The SM Jury was unable to reach a verdict on the controversial practice, which involves suppliers being asked to make payments or face delisting.
The issue surfaced after Premier Foods was criticised for employing the tactic, and the Labour Party has called for the practice to be outlawed.
When the Jury was asked “Should pay to stay practices be made illegal?” six members voted in favour and six voted against.
Derek Gaynor, former head of strategic procurement and compliance at Maynooth University, voted “yes”. “Good procurement is a product of competition, not coercion,” he said.
Tony Morris, procurement transformation consultant at London Luton Airport, agreed. “What are these buyers at Premier thinking? If they want to look at ways of reducing cost, start working with the suppliers in the supplier’s supply chain,” he said.
But Nic Porter, managing director at Procuring, voted “No”. “Pay to stay can be seen as a helpful revenue generation stream, particularly for organisations who are seeking to reduce their supplier roster,” he said. “Conversely it can also be seen as an investment by the supplier in order to win a larger proportion of a client’s business rather than by more traditional and expensive business development routes.”

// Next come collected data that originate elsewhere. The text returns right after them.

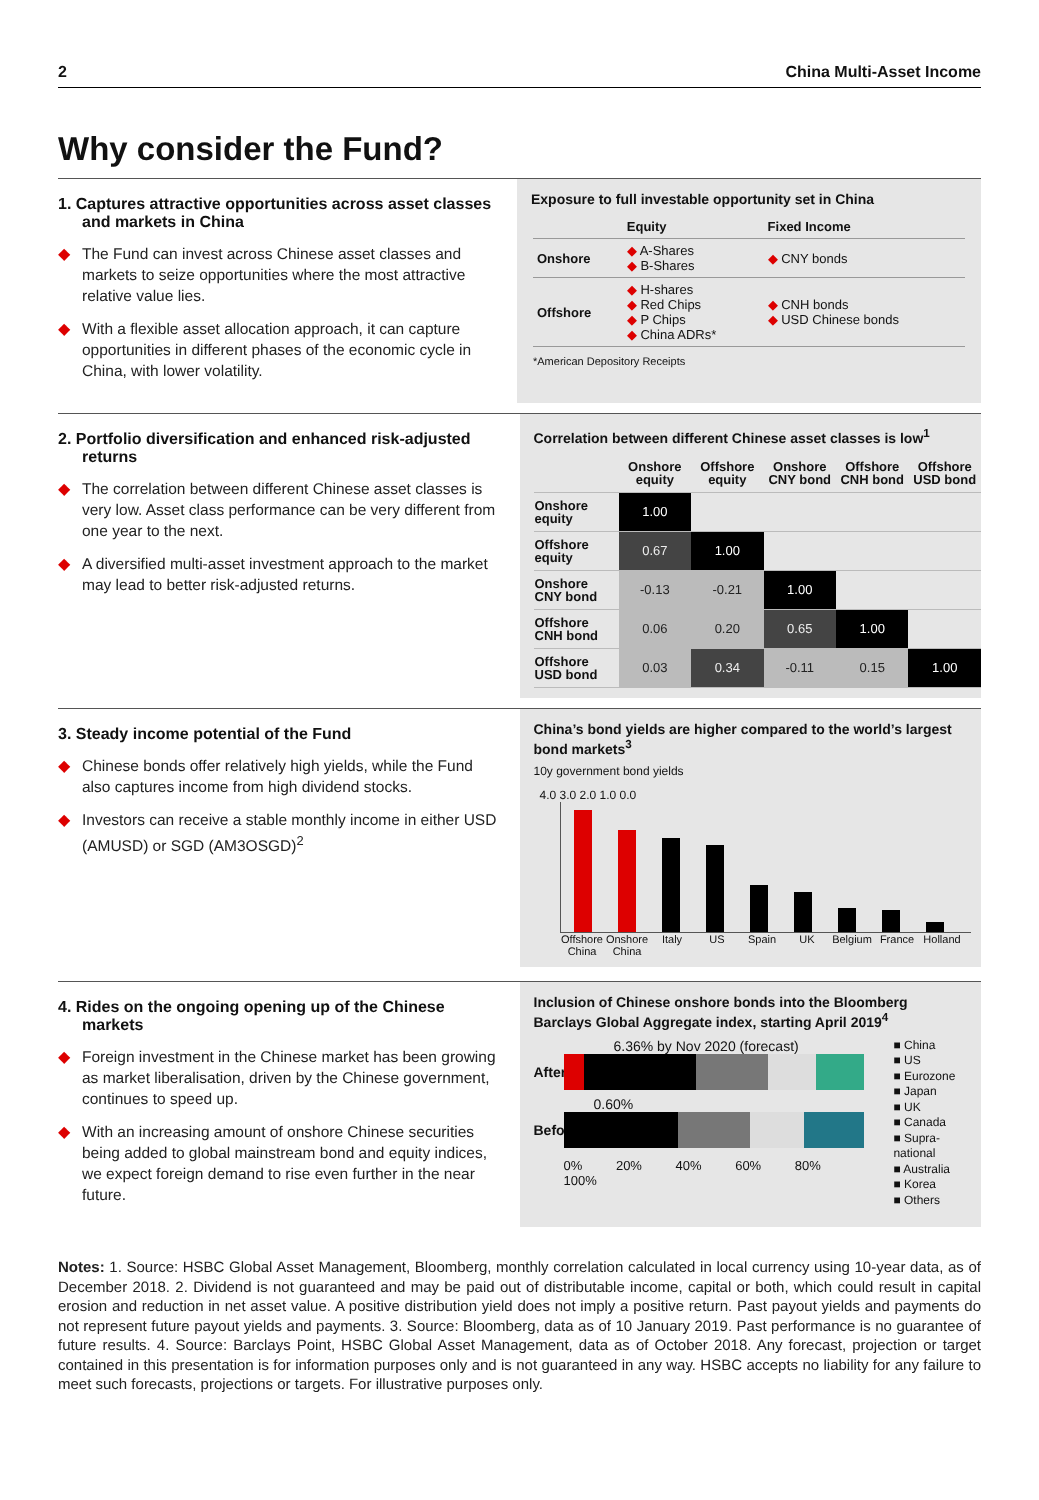2 China Multi-Asset Income
Why consider the Fund?
1. Captures attractive opportunities across asset classes and markets in China
◆ The Fund can invest across Chinese asset classes and markets to seize opportunities where the most attractive relative value lies.
◆ With a flexible asset allocation approach, it can capture opportunities in different phases of the economic cycle in China, with lower volatility.
Exposure to full investable opportunity set in China
| | Equity | Fixed Income |
| --- | --- | --- |
| Onshore | ◆ A-Shares ◆ B-Shares | ◆ CNY bonds |
| Offshore | ◆ H-shares ◆ Red Chips ◆ P Chips ◆ China ADRs* | ◆ CNH bonds ◆ USD Chinese bonds |
*American Depository Receipts
2. Portfolio diversification and enhanced risk-adjusted returns
◆ The correlation between different Chinese asset classes is very low. Asset class performance can be very different from one year to the next.
◆ A diversified multi-asset investment approach to the market may lead to better risk-adjusted returns.
Correlation between different Chinese asset classes is low<sup>1</sup>
| | Onshore equity | Offshore equity | Onshore CNY bond | Offshore CNH bond | Offshore USD bond |
| --- | --- | --- | --- | --- | --- |
| Onshore equity | 1.00 | | | | |
| Offshore equity | 0.67 | 1.00 | | | |
| Onshore CNY bond | -0.13 | -0.21 | 1.00 | | |
| Offshore CNH bond | 0.06 | 0.20 | 0.65 | 1.00 | |
| Offshore USD bond | 0.03 | 0.34 | -0.11 | 0.15 | 1.00 |
3. Steady income potential of the Fund
◆ Chinese bonds offer relatively high yields, while the Fund also captures income from high dividend stocks.
◆ Investors can receive a stable monthly income in either USD (AMUSD) or SGD (AM3OSGD)<sup>2</sup>
China’s bond yields are higher compared to the world’s largest bond markets<sup>3</sup>
10y government bond yields
4.0 3.0 2.0 1.0 0.0
Offshore China Onshore China Italy US Spain UK Belgium France Holland
4. Rides on the ongoing opening up of the Chinese markets
◆ Foreign investment in the Chinese market has been growing as market liberalisation, driven by the Chinese government, continues to speed up.
◆ With an increasing amount of onshore Chinese securities being added to global mainstream bond and equity indices, we expect foreign demand to rise even further in the near future.
Inclusion of Chinese onshore bonds into the Bloomberg Barclays Global Aggregate index, starting April 2019<sup>4</sup>
6.36% by Nov 2020 (forecast)
After
0.60%
Before
0% 20% 40% 60% 80% 100%
■ China
■ US
■ Eurozone
■ Japan
■ UK
■ Canada
■ Supra-national
■ Australia
■ Korea
■ Others
Notes: 1. Source: HSBC Global Asset Management, Bloomberg, monthly correlation calculated in local currency using 10-year data, as of December 2018. 2. Dividend is not guaranteed and may be paid out of distributable income, capital or both, which could result in capital erosion and reduction in net asset value. A positive distribution yield does not imply a positive return. Past payout yields and payments do not represent future payout yields and payments. 3. Source: Bloomberg, data as of 10 January 2019. Past performance is no guarantee of future results. 4. Source: Barclays Point, HSBC Global Asset Management, data as of October 2018. Any forecast, projection or target contained in this presentation is for information purposes only and is not guaranteed in any way. HSBC accepts no liability for any failure to meet such forecasts, projections or targets. For illustrative purposes only.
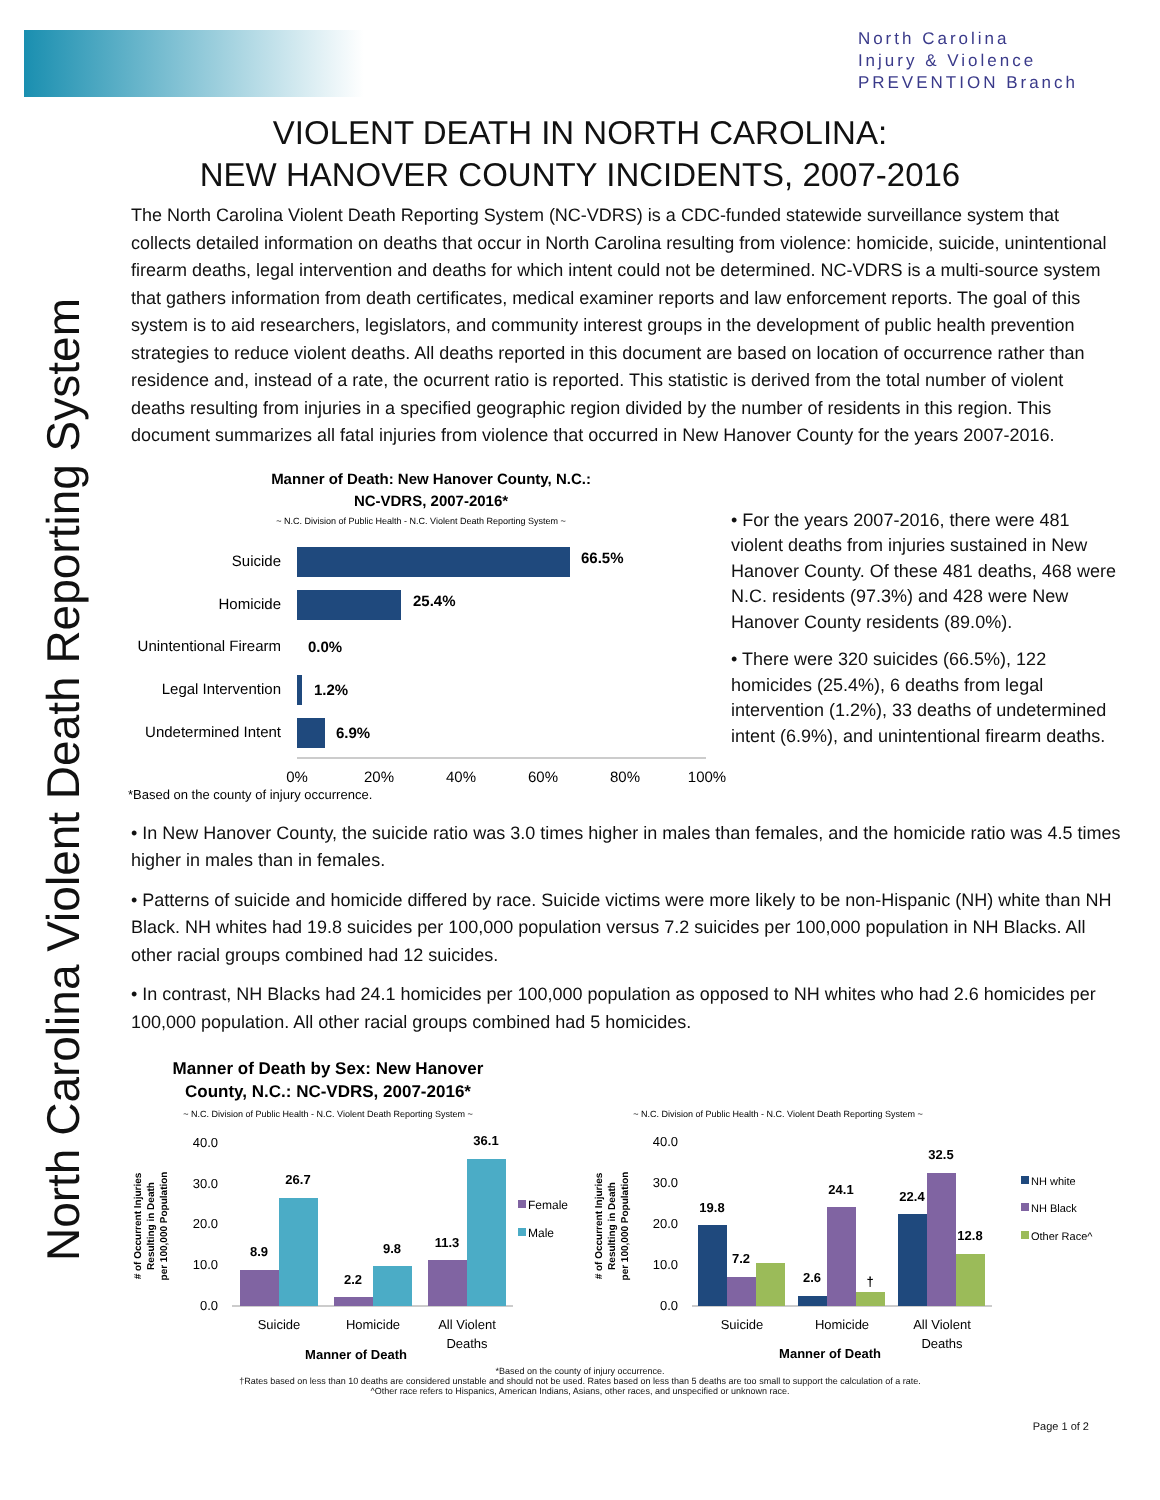North Carolina
Injury & Violence
PREVENTION Branch
North Carolina Violent Death Reporting System
VIOLENT DEATH IN NORTH CAROLINA:
NEW HANOVER COUNTY INCIDENTS, 2007-2016
The North Carolina Violent Death Reporting System (NC-VDRS) is a CDC-funded statewide surveillance system that collects detailed information on deaths that occur in North Carolina resulting from violence: homicide, suicide, unintentional firearm deaths, legal intervention and deaths for which intent could not be determined. NC-VDRS is a multi-source system that gathers information from death certificates, medical examiner reports and law enforcement reports. The goal of this system is to aid researchers, legislators, and community interest groups in the development of public health prevention strategies to reduce violent deaths. All deaths reported in this document are based on location of occurrence rather than residence and, instead of a rate, the ocurrent ratio is reported. This statistic is derived from the total number of violent deaths resulting from injuries in a specified geographic region divided by the number of residents in this region. This document summarizes all fatal injuries from violence that occurred in New Hanover County for the years 2007-2016.
Manner of Death: New Hanover County, N.C.:
NC-VDRS, 2007-2016*
~ N.C. Division of Public Health - N.C. Violent Death Reporting System ~
Suicide
Homicide
Unintentional Firearm
Legal Intervention
Undetermined Intent
66.5%
25.4%
0.0%
1.2%
6.9%
0%
20%
40%
60%
80%
100%
*Based on the county of injury occurrence.
• For the years 2007-2016, there were 481 violent deaths from injuries sustained in New Hanover County. Of these 481 deaths, 468 were N.C. residents (97.3%) and 428 were New Hanover County residents (89.0%).
• There were 320 suicides (66.5%), 122 homicides (25.4%), 6 deaths from legal intervention (1.2%), 33 deaths of undetermined intent (6.9%), and unintentional firearm deaths.
• In New Hanover County, the suicide ratio was 3.0 times higher in males than females, and the homicide ratio was 4.5 times higher in males than in females.
• Patterns of suicide and homicide differed by race. Suicide victims were more likely to be non-Hispanic (NH) white than NH Black. NH whites had 19.8 suicides per 100,000 population versus 7.2 suicides per 100,000 population in NH Blacks. All other racial groups combined had 12 suicides.
• In contrast, NH Blacks had 24.1 homicides per 100,000 population as opposed to NH whites who had 2.6 homicides per 100,000 population. All other racial groups combined had 5 homicides.
Manner of Death by Sex: New Hanover
County, N.C.: NC-VDRS, 2007-2016*
~ N.C. Division of Public Health - N.C. Violent Death Reporting System ~
# of Occurrent Injuries
Resulting in Death
per 100,000 Population
40.0
30.0
20.0
10.0
0.0
8.9
26.7
2.2
9.8
11.3
36.1
Suicide
Homicide
All Violent
Deaths
Manner of Death
Female
Male
~ N.C. Division of Public Health - N.C. Violent Death Reporting System ~
# of Occurrent Injuries
Resulting in Death
per 100,000 Population
40.0
30.0
20.0
10.0
0.0
19.8
7.2
2.6
24.1
†
22.4
32.5
12.8
Suicide
Homicide
All Violent
Deaths
Manner of Death
NH white
NH Black
Other Race^
*Based on the county of injury occurrence.
†Rates based on less than 10 deaths are considered unstable and should not be used. Rates based on less than 5 deaths are too small to support the calculation of a rate.
^Other race refers to Hispanics, American Indians, Asians, other races, and unspecified or unknown race.
Page 1 of 2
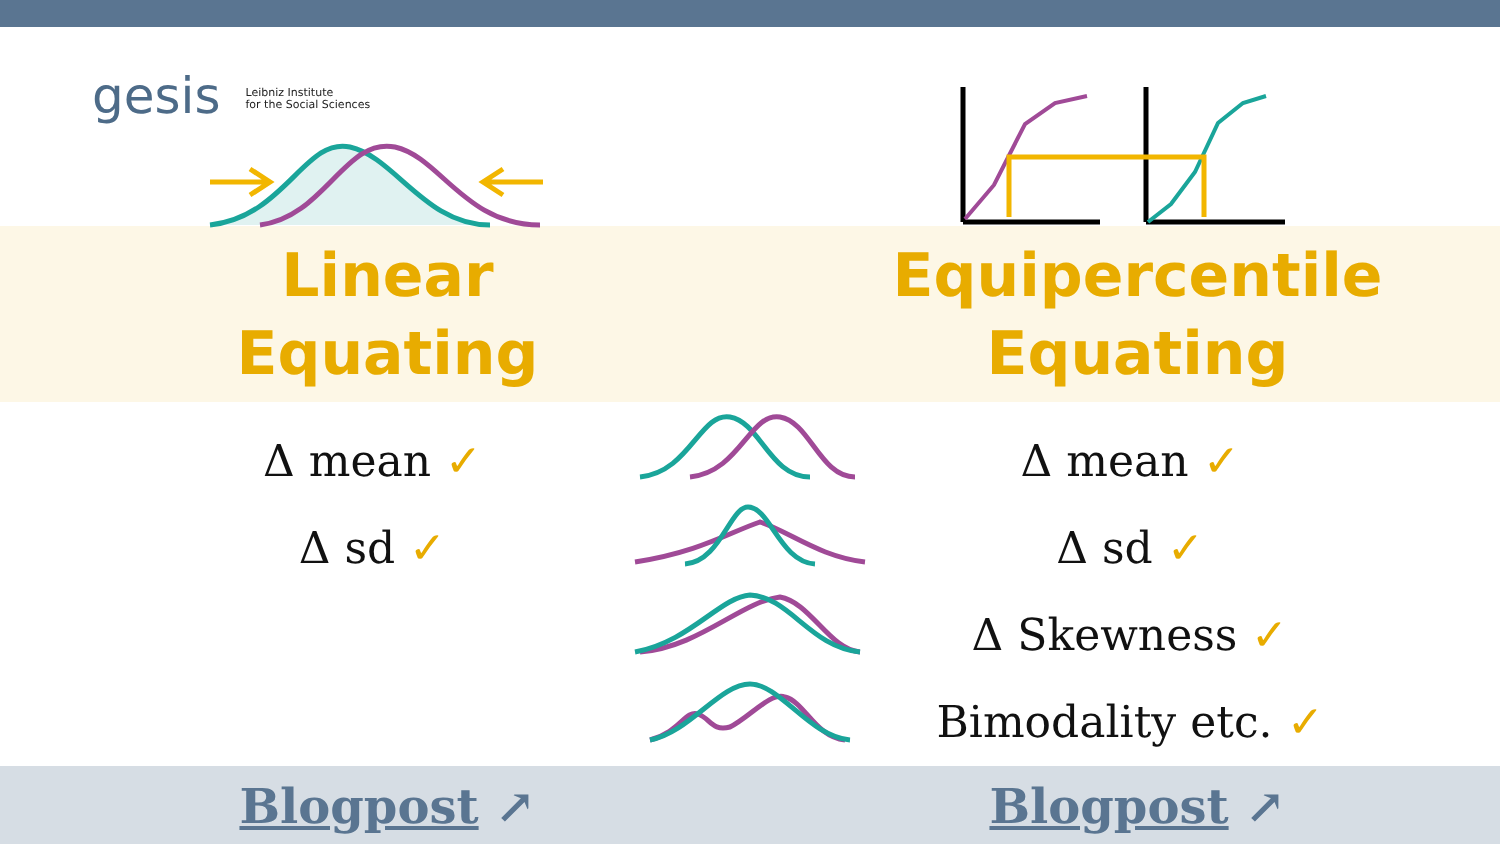gesis Leibniz Institute
for the Social Sciences
Linear
Equating
Equipercentile
Equating
Δ mean ✓
Δ sd ✓
Δ mean ✓
Δ sd ✓
Δ Skewness ✓
Bimodality etc. ✓
Blogpost ↗ Blogpost ↗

Darren Niblo, procurement co-ordinator at Falkirk Council, also supported the tactic. “Obtaining and maintaining a position on a preferred supplier list can be a very lucrative additional reward for a supplier, and we as buyers should be fully aware of this,” he said.
“Whether this recognition is through greater commercial terms at point of payment, retrospective rebates or pay to stay, it’s not the type of deal in place that’s unpalatable and subject to this type of backlash, but whether it is reasonable, proportionate and sustainable.”